Avoiding Vanilla - Culling Your Photographs in the Age of AI

In school marketing photography, authenticity matters more than perfection. But with AI tools now choosing our “best” shots, are we at risk of losing the very moments that make our images feel real?

There’s a disturbance in the force in right now, and it’s changing and challenging how we all work as photographers. More and more editing platforms, from Lightroom’s new AI-assisted culling tools to apps like AfterShoot, Narrative Select, and Imagen AI, promise to sort, select, and even pre-edit your images automatically. For anyone under pressure to deliver quickly, it sounds ideal. But as someone who learned photography in the darkroom, cutting contact sheets and making decisions frame by frame, I find it a little unnerving. These tools don’t just clean up noise or remove distractions; they’re now deciding which images are “keepers”.

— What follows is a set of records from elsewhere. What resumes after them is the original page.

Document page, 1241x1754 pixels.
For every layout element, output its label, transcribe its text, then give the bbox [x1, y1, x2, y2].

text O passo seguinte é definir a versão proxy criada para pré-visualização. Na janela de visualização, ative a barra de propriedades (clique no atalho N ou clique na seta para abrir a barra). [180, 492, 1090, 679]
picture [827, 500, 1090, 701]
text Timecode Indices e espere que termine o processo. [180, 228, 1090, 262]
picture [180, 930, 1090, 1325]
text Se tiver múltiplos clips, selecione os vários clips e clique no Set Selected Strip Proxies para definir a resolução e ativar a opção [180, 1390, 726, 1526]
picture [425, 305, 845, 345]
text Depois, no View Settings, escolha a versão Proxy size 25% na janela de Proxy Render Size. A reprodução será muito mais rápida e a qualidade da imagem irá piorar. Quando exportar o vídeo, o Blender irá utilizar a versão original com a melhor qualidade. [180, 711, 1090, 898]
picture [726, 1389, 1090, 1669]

And that changes everything.

Because when AI starts culling my images, I risk losing the individuality in my storytelling. The result will be a 'vanilla aesthetic' — technically perfect, algorithmically pleasing, and emotionally flat. I’ve tested this on a couple of recent school shoots, culling and editing entirely within Lightroom. The results were interesting, but also revealing. I used the AI culling tool to reject images where: a) eyes weren’t open, b) eyes weren’t focused, or c) the subject itself wasn’t in focus.

It did OK, but it also removed a considerable number of images I would normally deliver. Students looking down while working were rejected automatically. When I deliberately pulled focus to highlight a student in the background or text in a book, Lightroom assumed it was a mistake. Some frames disappeared for reasons best known to the algorithm. It seemed to favour clean, straightforward portraits or unobstructed images - anything nuanced or intentional, such as motion blur or shooting through a football net for context, is marked as a fail with a red cross. In short, it prefers clarity over character.

I see this being an issue not only in school marketing photography but, any type of photography where authenticity and 'feel' is everything. The best images aren’t the flawless ones; they’re the ones that feel real: a moment of connection between teacher and student, the nervous smile before a performance, the unguarded laughter on sports day. Those are the frames that tell a school’s story. AI can help with the housekeeping, but it shouldn’t be making the creative calls. The challenge for photographers now is to stay more human than the software, to hold onto the intent that makes an image ours, and to keep shooting with that intention rather than just efficiency.

There may be plenty I can improve upon or change in my photography, but being vanilla isn't one of them. Neither should it be.